Eso la incomodó. Separó las manos y se aferró a los brazos de su butaca.

—Creo que ya es suficiente, caballeros. —Y expresó con repentina autoridad—: Ya va siendo hora de que me digan de qué va todo esto, y entonces decidiré a cuál de sus preguntas quiero responder.

Brunetti esperaba postergar el momento de decírselo, pero a aquellas alturas la demora ya era insostenible.

—Si ha leído los periódicos,
signora
—empezó—, sabrá que el cadáver de un hombre apareció flotando en un canal de Venecia. —Se detuvo el tiempo suficiente para que ella pudiera hacerse una idea de lo que vendría después. Las manos de la mujer se tensaron en los brazos de la butaca, y asintió. Abrió la boca, como si el aire que la rodeara se hubiera convertido de repente en agua y no pudiera seguir respirando.

—Parece que el hombre fue asesinado. Tenemos motivos para sospechar que ese hombre es su marido.

Ella se desmayó. En todos los años que Brunetti llevaba en la policía, nunca había visto a nadie desmayarse. En dos ocasiones había visto a dos sospechosos, un hombre y una mujer, fingir desvanecerse, y en ambos casos él había sabido al instante que sólo trataban de ganar tiempo. Pero esta señora sí se había desmayado: puso los ojos en blanco y la cabeza se le cayó contra el respaldo de la butaca; después, como un jersey colocado con descuido sobre un mueble, se deslizó hasta el suelo a sus pies.

Brunetti reaccionó antes que Vianello, apartó la butaca y se arrodilló junto a ella. Alcanzó uno de los cojines del sofá, se lo colocó debajo de la cabeza y entonces —sólo porque lo había visto hacer en las películas— le tomó la mano y comprobó el pulso. Latía, pausado y constante; su respiración parecía normal, como si simplemente se hubiera quedado dormida.

Brunetti alzó la mirada hacia Vianello, que estaba de pie a su lado.

—¿Deberíamos llamar a una ambulancia? —preguntó el inspector.

Entonces la
signora
Doni abrió los ojos y alzó una mano para enderezarse las gafas, que se le habían ladeado al caer.
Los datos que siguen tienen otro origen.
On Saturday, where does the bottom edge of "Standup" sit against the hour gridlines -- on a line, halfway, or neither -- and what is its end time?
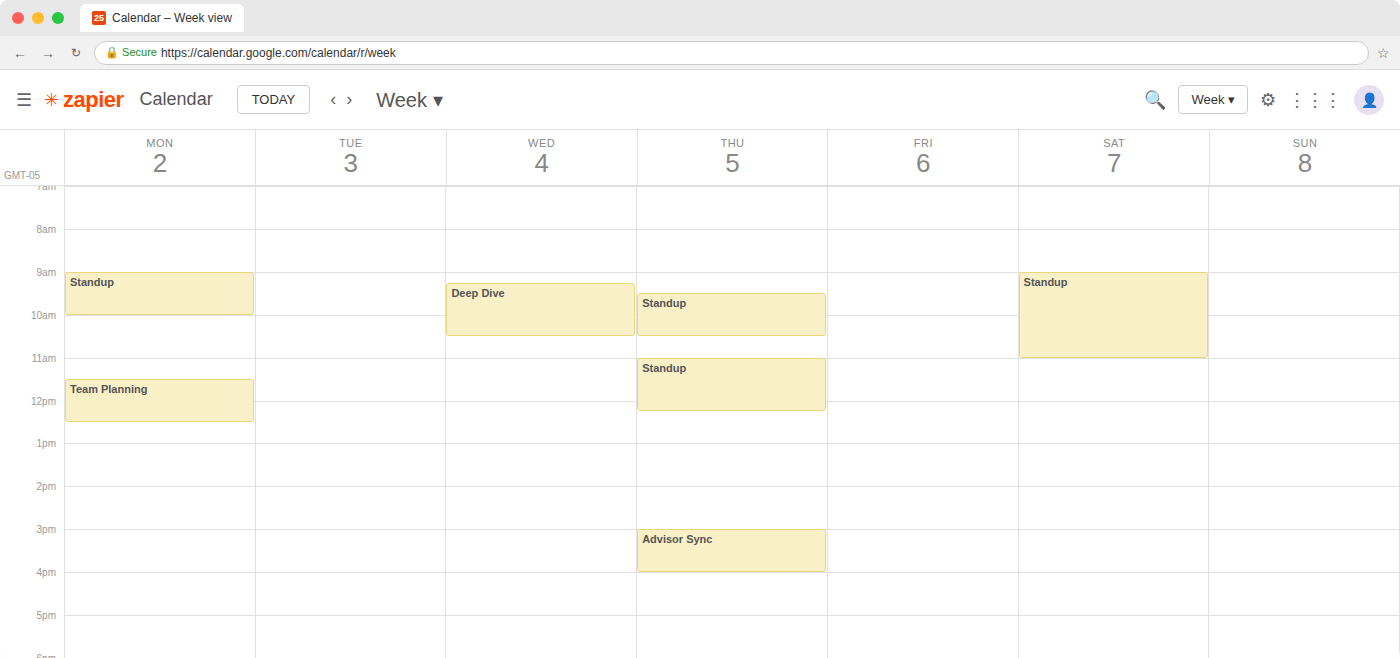
11:00 AM -- exactly on the 11 AM line.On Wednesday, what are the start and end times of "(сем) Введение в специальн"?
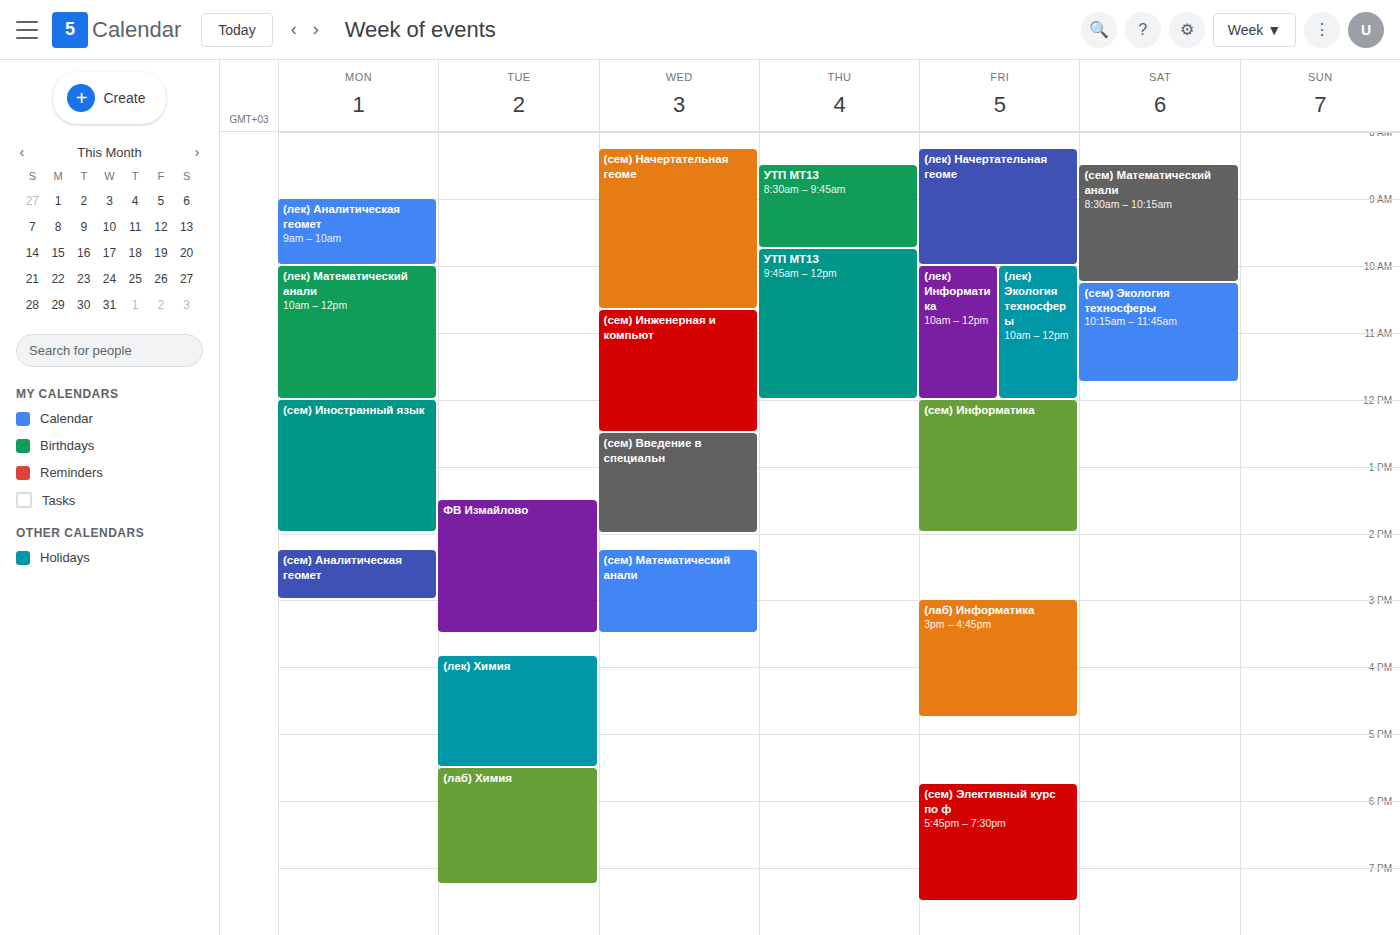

Brunetti vio que miraba en derredor, como para determinar dónde se encontraba. Transcurrido un largo minuto, dijo:

—Si me ayudan, creo que podré sentarme.

Vianello se arrodilló al otro lado y, sosteniéndola entre los dos como si estuviera a punto de derrumbarse, la ayudaron a ponerse en pie. Ella les dio las gracias, esperó a que la hubieran liberado y tomó asiento en su butaca apoyándose con una mano.

—¿Quiere algo de beber? —preguntó Brunetti, repitiendo lo que parecía el guión de una comedia romántica.

—No —respondió ella—. Estoy bien. Sólo necesito estar un momento en silencio.

Los dos se apartaron y se acercaron a la ventana para contemplar el jardín desolado. El tiempo fue pasando mientras esperaban oír alguna palabra o algún sonido de la mujer que tenían a sus espaldas.